Ça y est, François Fillon est mis en examen

Publié à 15h23, le 14 mars 2017 , Modifié à 17h10, le 14 mars 2017

Ça y est, François Fillon est mis en examen
© JEAN-FRANCOIS MONIER / AFP
Image Amandine Réaux


On imagine désormais très aisément le général de Gaulle mis en examen.
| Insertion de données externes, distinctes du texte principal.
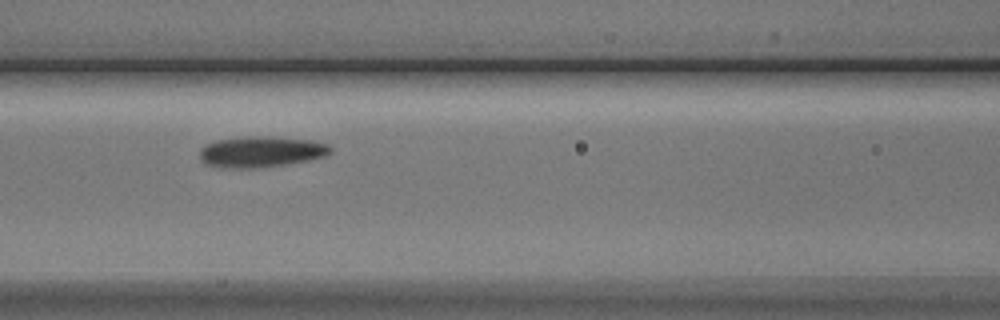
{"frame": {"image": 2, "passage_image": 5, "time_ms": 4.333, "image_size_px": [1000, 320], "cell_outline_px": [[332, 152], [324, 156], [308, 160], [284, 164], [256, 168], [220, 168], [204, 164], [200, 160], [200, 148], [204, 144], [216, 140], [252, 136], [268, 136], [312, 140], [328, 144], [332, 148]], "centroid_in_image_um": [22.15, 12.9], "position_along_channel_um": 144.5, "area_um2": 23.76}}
Ce mardi 14 mars, l'avocat de François Fillon a confirmé à l'AFP une information du Canard Enchaîné : le candidat LR à la présidentielle a été mis en examen dans l'affaire des emplois fictifs présumés, pour "détournement de fonds publics, complicité et recel de détournement de fonds publics, complicité et recel d'abus de biens sociaux, et manquement aux obligations déclaratives à la Haute autorité pour la transparence de la vie publique", comme le précise Mediapart.

Initialement prévue ce mercredi, l'audition a été avancée à ce mardi matin "pour qu'elle se déroule dans des conditions de sérénité", a expliqué Me Antonin Lévy à l'AFP.

Pas question toutefois pour l'ancien Premier ministre de se retirer de la course à la présidentielle. Après avoir fait campagne sur le thème de l'exemplarité et assuré que la "seule chose qui l'empêcherait d'être candidat" serait une mise en examen, le vainqueur de la primaire avait finalement rétropédalé. "Je m'en remets désormais au suffrage universel", avait-il fait valoir à l'approche d'une mise en examen.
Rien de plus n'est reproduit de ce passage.